The following sections provide a bird’s eye view of the translation process. It’s not necessary to understand this in order to use Apina, but it’s probably a good idea anyway.

Building the model

Apina starts by building its model, the API Definition. API Definition contains information about HTTP endpoints and JSON documents that need translation. The model itself is agnostic to any specific technology, so in theory you could have a parser that builds a model out of a .NET or Rust program. However, only Spring MVC and Jackson are supported at the moment.

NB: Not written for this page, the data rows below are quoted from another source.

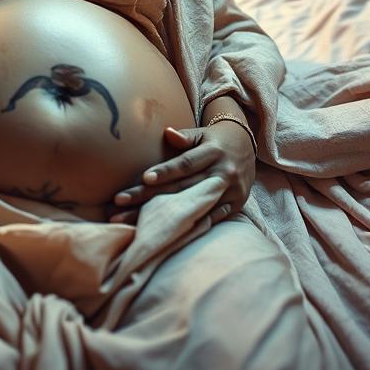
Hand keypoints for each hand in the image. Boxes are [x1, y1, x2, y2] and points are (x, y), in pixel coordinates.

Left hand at [110, 122, 255, 225]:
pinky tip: (165, 235)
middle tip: (120, 202)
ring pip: (193, 208)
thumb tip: (167, 133)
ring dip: (164, 218)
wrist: (248, 148)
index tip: (144, 178)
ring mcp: (230, 193)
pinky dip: (188, 227)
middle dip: (151, 197)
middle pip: (183, 188)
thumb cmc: (215, 140)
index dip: (166, 172)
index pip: (186, 164)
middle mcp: (222, 174)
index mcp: (213, 153)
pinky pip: (209, 220)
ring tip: (134, 224)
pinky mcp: (234, 207)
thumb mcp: (203, 133)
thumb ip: (185, 136)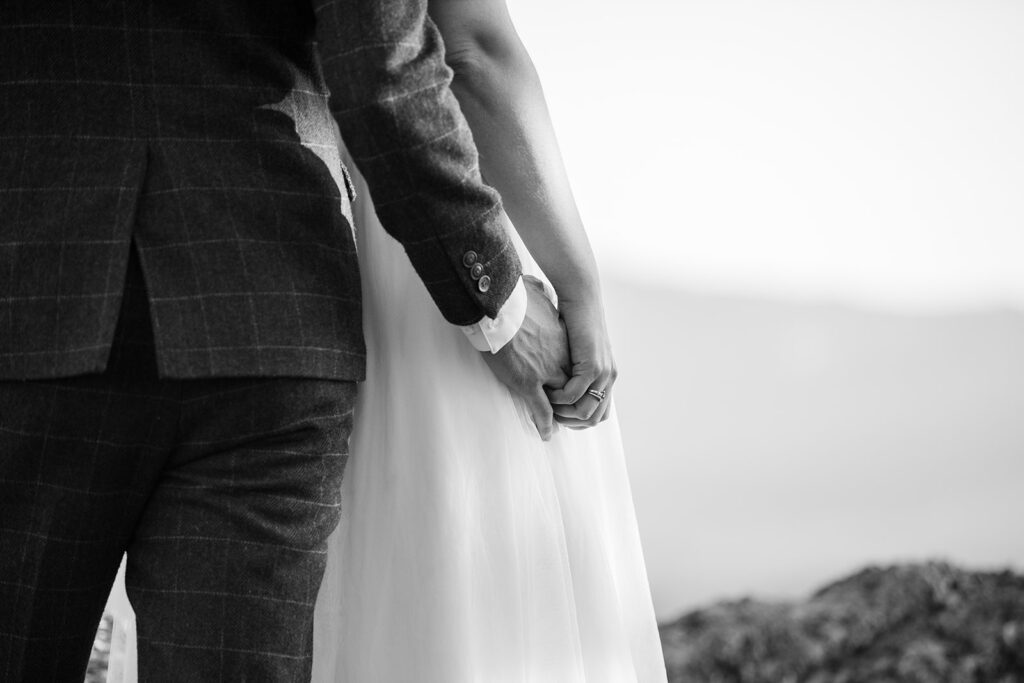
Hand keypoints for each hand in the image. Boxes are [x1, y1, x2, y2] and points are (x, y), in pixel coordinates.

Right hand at [481, 276, 570, 439]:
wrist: (496, 306)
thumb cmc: (511, 296)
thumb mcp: (534, 290)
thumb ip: (538, 290)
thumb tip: (534, 282)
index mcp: (562, 338)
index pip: (575, 363)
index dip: (573, 374)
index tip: (569, 380)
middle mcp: (560, 357)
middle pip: (574, 384)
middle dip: (573, 397)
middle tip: (570, 408)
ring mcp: (546, 372)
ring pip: (563, 400)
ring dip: (562, 412)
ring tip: (559, 423)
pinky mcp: (529, 383)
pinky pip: (542, 410)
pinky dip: (545, 423)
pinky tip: (546, 433)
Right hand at [546, 294, 616, 428]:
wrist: (581, 298)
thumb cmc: (573, 319)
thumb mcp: (575, 350)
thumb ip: (574, 368)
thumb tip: (561, 381)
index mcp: (607, 376)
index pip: (600, 414)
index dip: (579, 422)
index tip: (559, 417)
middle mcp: (609, 377)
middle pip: (594, 418)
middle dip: (570, 422)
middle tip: (550, 417)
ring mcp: (603, 372)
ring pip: (585, 411)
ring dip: (563, 413)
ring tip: (546, 406)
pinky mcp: (592, 365)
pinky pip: (575, 394)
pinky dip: (559, 399)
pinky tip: (547, 393)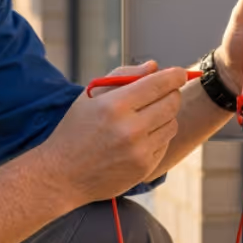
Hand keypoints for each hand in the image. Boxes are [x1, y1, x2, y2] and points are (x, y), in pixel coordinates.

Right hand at [37, 63, 185, 203]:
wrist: (62, 175)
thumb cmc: (75, 130)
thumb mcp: (90, 96)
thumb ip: (123, 75)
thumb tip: (154, 66)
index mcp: (114, 106)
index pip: (159, 84)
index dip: (175, 75)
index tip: (180, 73)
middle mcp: (130, 129)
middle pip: (172, 102)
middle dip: (171, 93)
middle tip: (163, 93)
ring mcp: (139, 151)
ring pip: (172, 123)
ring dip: (164, 116)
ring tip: (145, 118)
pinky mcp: (144, 168)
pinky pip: (164, 144)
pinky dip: (157, 137)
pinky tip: (138, 138)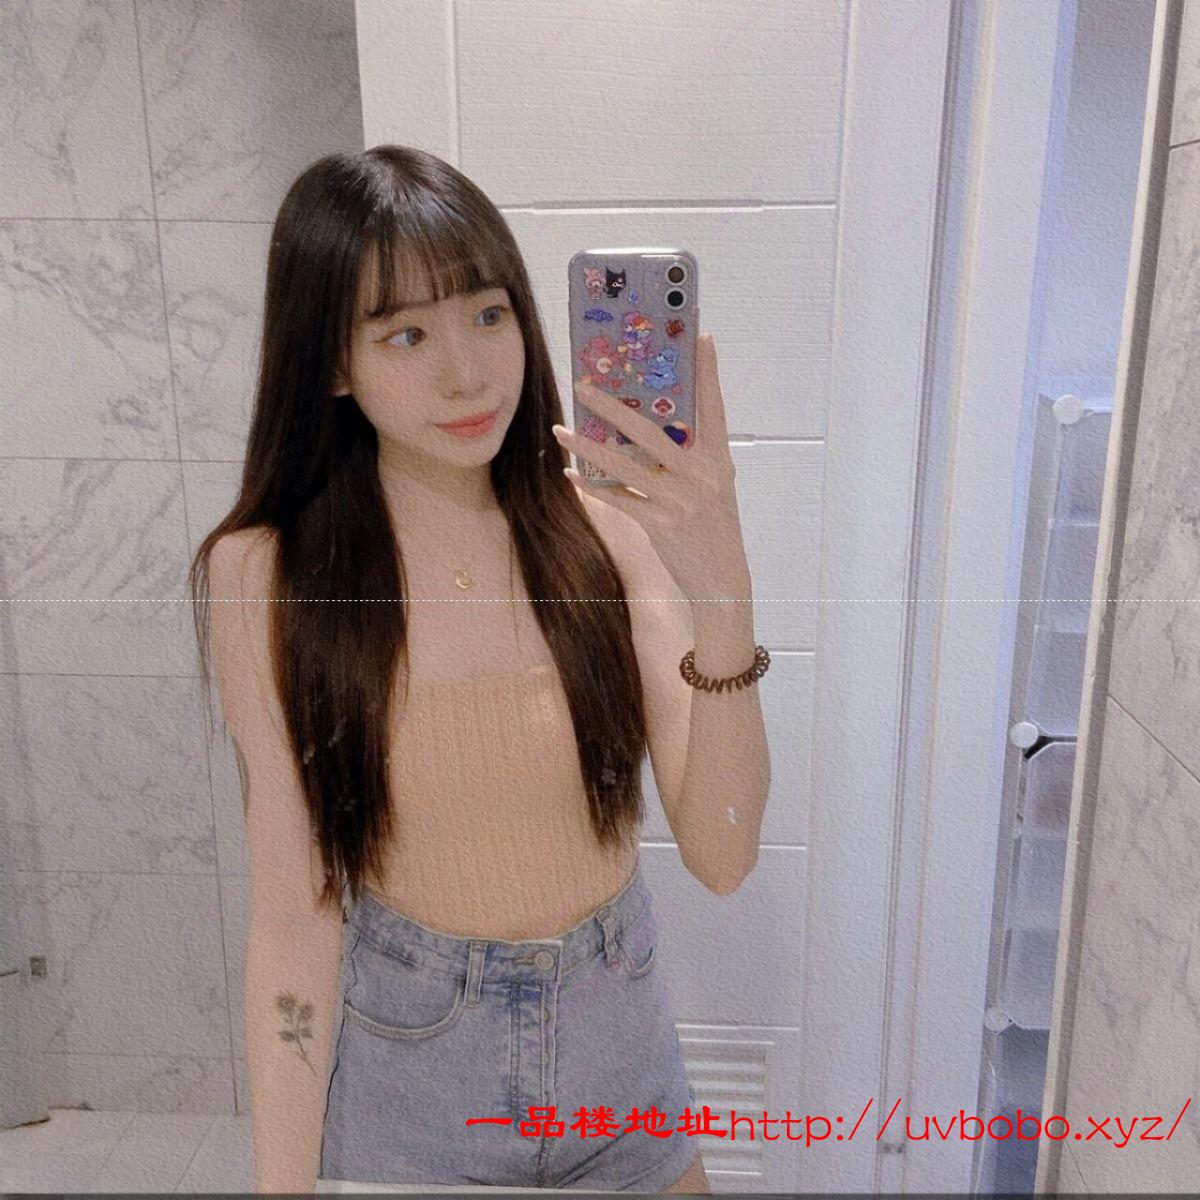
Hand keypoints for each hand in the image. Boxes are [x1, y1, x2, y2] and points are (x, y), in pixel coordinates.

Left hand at [553, 332, 750, 599]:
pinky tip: (571, 473)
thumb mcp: (714, 484)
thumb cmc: (713, 525)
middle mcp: (701, 475)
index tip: (699, 337)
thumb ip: (692, 454)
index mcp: (719, 459)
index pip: (713, 407)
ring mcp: (680, 500)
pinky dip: (592, 486)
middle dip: (614, 405)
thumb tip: (653, 421)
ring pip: (625, 464)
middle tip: (584, 384)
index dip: (708, 372)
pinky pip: (619, 498)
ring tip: (562, 429)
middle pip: (651, 431)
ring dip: (589, 445)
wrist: (722, 578)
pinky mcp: (660, 524)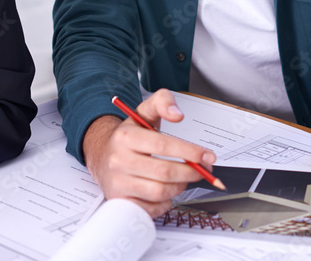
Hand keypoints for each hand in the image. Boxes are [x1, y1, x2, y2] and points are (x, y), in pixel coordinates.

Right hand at [82, 89, 216, 216]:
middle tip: (203, 170)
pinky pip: (151, 208)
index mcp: (126, 137)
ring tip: (183, 178)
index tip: (207, 156)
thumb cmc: (130, 136)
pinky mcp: (119, 201)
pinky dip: (165, 202)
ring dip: (180, 186)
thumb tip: (177, 115)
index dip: (190, 152)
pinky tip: (166, 190)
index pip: (163, 145)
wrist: (102, 154)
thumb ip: (163, 101)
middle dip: (191, 172)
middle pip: (165, 172)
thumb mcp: (144, 111)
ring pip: (160, 192)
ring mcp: (118, 183)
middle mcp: (119, 161)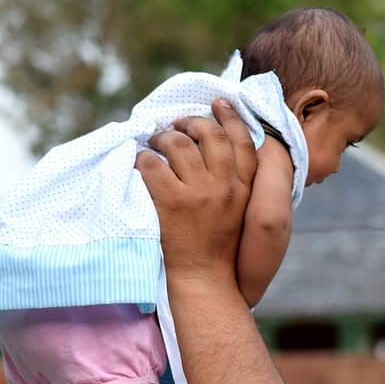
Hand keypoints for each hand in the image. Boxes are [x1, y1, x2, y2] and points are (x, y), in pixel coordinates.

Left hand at [135, 99, 257, 282]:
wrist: (204, 280)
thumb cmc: (219, 248)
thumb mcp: (240, 213)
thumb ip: (236, 183)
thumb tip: (217, 152)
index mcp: (245, 188)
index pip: (242, 141)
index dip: (230, 117)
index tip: (219, 103)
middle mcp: (225, 186)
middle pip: (210, 135)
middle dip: (192, 121)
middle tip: (178, 123)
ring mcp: (198, 194)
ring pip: (180, 144)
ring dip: (164, 137)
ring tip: (156, 142)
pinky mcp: (171, 203)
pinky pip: (153, 165)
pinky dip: (144, 159)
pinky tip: (140, 162)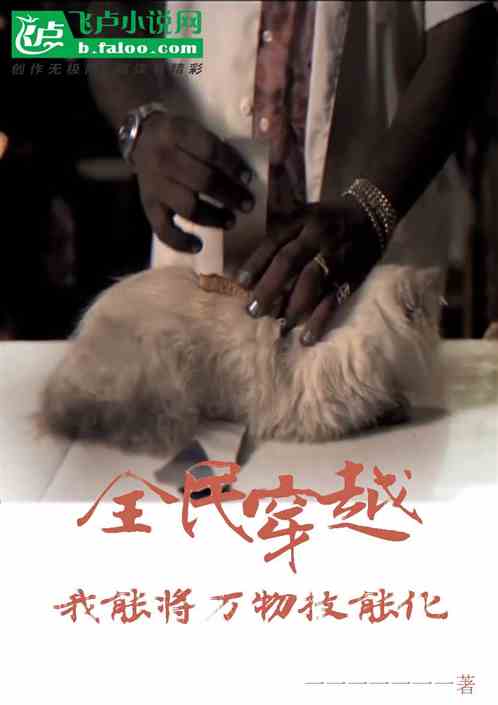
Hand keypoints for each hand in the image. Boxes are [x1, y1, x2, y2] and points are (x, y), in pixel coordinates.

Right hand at [132, 113, 254, 252]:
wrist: (140, 140)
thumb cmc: (176, 138)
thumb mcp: (192, 129)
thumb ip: (213, 147)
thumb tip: (244, 176)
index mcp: (176, 133)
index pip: (210, 150)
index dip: (232, 165)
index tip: (249, 178)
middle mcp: (163, 159)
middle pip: (202, 181)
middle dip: (230, 195)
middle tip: (248, 205)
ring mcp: (155, 186)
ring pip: (188, 207)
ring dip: (213, 218)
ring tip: (231, 222)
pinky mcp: (148, 205)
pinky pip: (162, 229)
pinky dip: (180, 241)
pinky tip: (198, 246)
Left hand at [237, 198, 382, 344]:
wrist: (371, 214)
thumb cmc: (327, 219)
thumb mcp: (304, 215)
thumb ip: (282, 237)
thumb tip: (253, 273)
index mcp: (302, 220)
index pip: (275, 242)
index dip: (256, 263)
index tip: (241, 284)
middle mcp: (318, 236)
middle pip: (289, 261)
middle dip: (269, 288)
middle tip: (253, 312)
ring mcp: (336, 256)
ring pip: (311, 281)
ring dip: (292, 306)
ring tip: (278, 326)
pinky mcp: (351, 275)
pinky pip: (334, 299)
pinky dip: (319, 320)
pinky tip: (306, 338)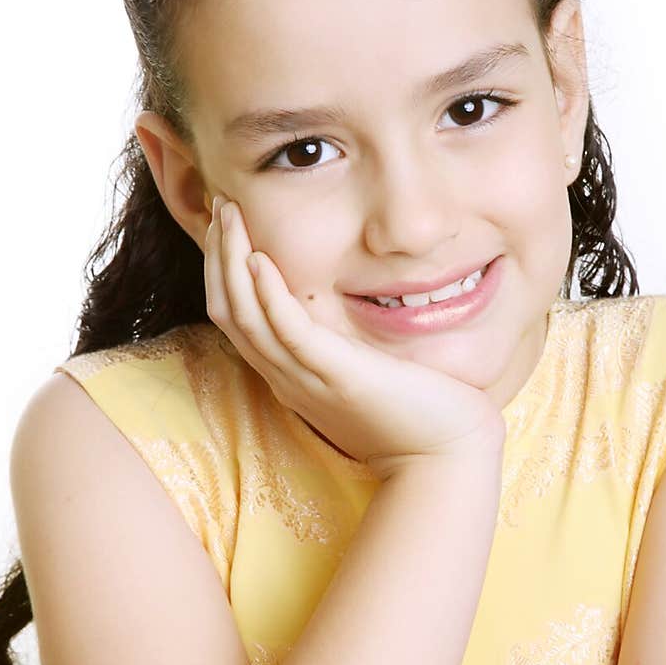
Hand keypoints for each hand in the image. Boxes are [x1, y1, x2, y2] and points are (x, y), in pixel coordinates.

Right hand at [204, 198, 504, 478]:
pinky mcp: (338, 378)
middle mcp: (289, 379)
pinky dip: (268, 296)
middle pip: (229, 313)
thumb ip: (344, 342)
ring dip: (231, 263)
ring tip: (230, 216)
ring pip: (245, 319)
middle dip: (218, 257)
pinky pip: (288, 334)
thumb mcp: (366, 371)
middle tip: (221, 207)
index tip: (229, 225)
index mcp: (291, 377)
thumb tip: (341, 304)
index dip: (224, 271)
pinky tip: (260, 260)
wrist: (446, 457)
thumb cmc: (418, 414)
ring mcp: (308, 381)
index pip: (236, 319)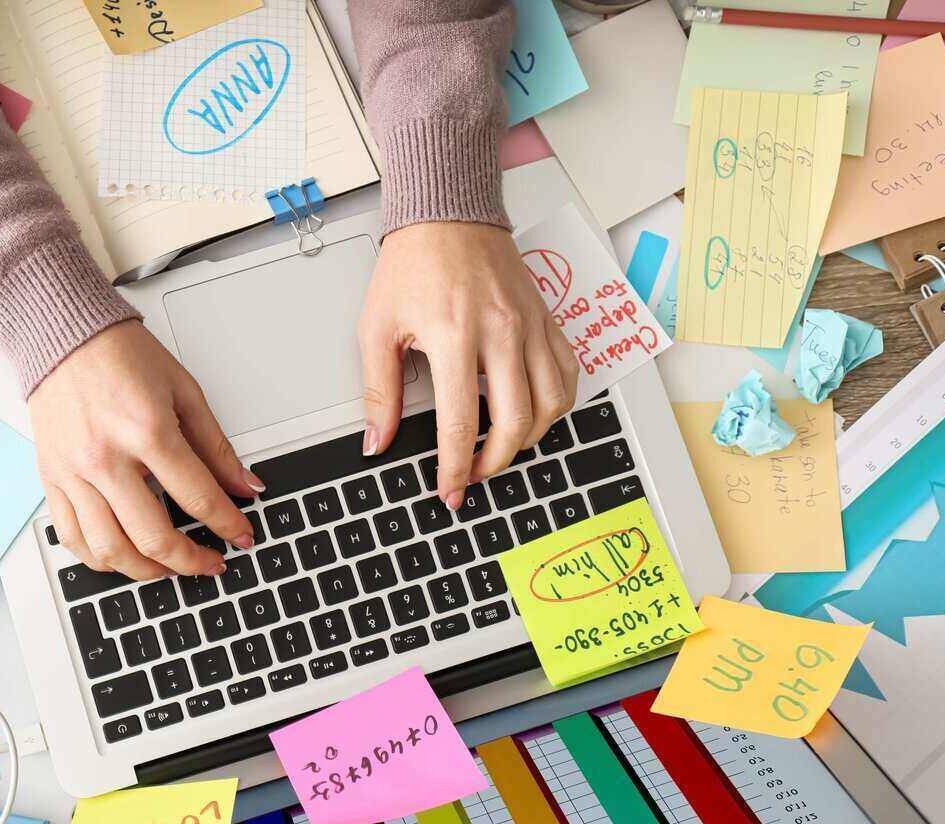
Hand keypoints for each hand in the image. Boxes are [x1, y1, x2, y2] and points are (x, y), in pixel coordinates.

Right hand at [29, 321, 261, 579]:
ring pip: (110, 550)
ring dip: (146, 572)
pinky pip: (71, 537)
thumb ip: (216, 446)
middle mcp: (106, 458)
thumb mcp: (184, 391)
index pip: (197, 497)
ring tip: (168, 568)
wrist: (64, 336)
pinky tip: (121, 557)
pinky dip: (99, 558)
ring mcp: (74, 473)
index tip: (241, 537)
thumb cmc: (120, 355)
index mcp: (146, 431)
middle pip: (153, 537)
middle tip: (209, 564)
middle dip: (191, 562)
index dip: (228, 525)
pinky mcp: (51, 479)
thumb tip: (244, 486)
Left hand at [358, 221, 578, 508]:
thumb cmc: (413, 264)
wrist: (448, 213)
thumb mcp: (377, 327)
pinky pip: (567, 374)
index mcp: (454, 335)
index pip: (462, 422)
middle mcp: (501, 332)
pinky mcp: (547, 319)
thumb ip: (379, 390)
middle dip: (495, 463)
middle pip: (516, 422)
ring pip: (552, 404)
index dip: (455, 467)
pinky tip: (534, 413)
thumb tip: (377, 440)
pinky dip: (556, 404)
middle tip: (473, 475)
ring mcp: (530, 326)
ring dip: (530, 438)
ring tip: (501, 448)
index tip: (449, 489)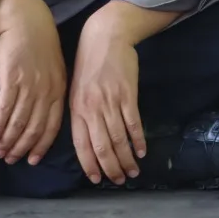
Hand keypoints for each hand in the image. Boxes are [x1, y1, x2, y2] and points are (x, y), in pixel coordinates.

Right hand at [0, 0, 66, 165]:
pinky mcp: (12, 77)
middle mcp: (47, 90)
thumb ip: (51, 92)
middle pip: (34, 127)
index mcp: (60, 90)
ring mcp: (30, 84)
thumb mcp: (54, 69)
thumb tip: (42, 117)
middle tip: (9, 159)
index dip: (41, 145)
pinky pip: (5, 107)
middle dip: (21, 146)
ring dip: (7, 139)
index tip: (31, 160)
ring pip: (19, 120)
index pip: (52, 125)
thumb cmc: (40, 45)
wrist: (27, 20)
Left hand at [70, 18, 144, 185]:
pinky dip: (138, 139)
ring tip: (133, 171)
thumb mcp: (77, 89)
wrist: (105, 37)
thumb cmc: (89, 63)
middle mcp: (91, 109)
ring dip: (126, 158)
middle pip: (101, 146)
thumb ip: (81, 113)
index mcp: (76, 109)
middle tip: (119, 180)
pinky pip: (133, 123)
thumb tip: (88, 138)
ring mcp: (110, 102)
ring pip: (118, 138)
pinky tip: (142, 150)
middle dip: (111, 167)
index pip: (81, 145)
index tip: (97, 179)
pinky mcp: (127, 94)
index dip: (90, 164)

The process to build a model from Spring MVC application is straightforward:

  1. Find all controllers annotated with @RestController.[3] Add these as endpoint groups.

  2. Scan their @RequestMapping-annotated methods (you can use meta such as @GetMapping etc). Add these as endpoints to endpoint groups.

  3. Perform Jackson-scanning for @RequestBody parameters and return type of the methods:

    1. Build a Class Definition, Enum Definition or Discriminated Union Definition based on the Java type and its Jackson annotations.

    2. Go through all properties that Jackson would consider and add them to the definition.

    3. Perform the scanning process recursively on the types of the properties.

Generating output

When the model has been built, Apina creates output:

  1. For each type definition in the model, create corresponding TypeScript elements:

    1. An interface describing the structure of the data

    2. Configuration metadata for client-side object-mapper

  2. For each endpoint group (Spring MVC controller), create an endpoint class.

  3. Write some generic runtime code that is independent of translated classes (e.g. implementation of object mapper and some support code for making requests)

  4. Write target specific code

    1. Create a default EndpointContext-implementation for Angular or ES6

    2. If using Angular, create Angular module that wires all generated endpoint classes.

Since the model of the API is completely abstract from the implementation technology, in theory we could proceed to generate code for any target, e.g. Swift or Befunge. However, at the moment only TypeScript is supported, albeit with two different flavors: we can generate code that takes advantage of Angular’s offerings or we can generate code for standalone ES6, using the Fetch API for requests.


1. Throughout the documentation I’ve used Kotlin for brevity, but Apina works perfectly with Java as well.
2. Again this is Kotlin, but using Groovy is similar enough.
3. As far as Spring is concerned, @RestController is just a combination of @Controller and @ResponseBody annotations. Apina ignores controllers annotated with @Controller for a reason: this way it’s easy to make controllers that Apina ignores.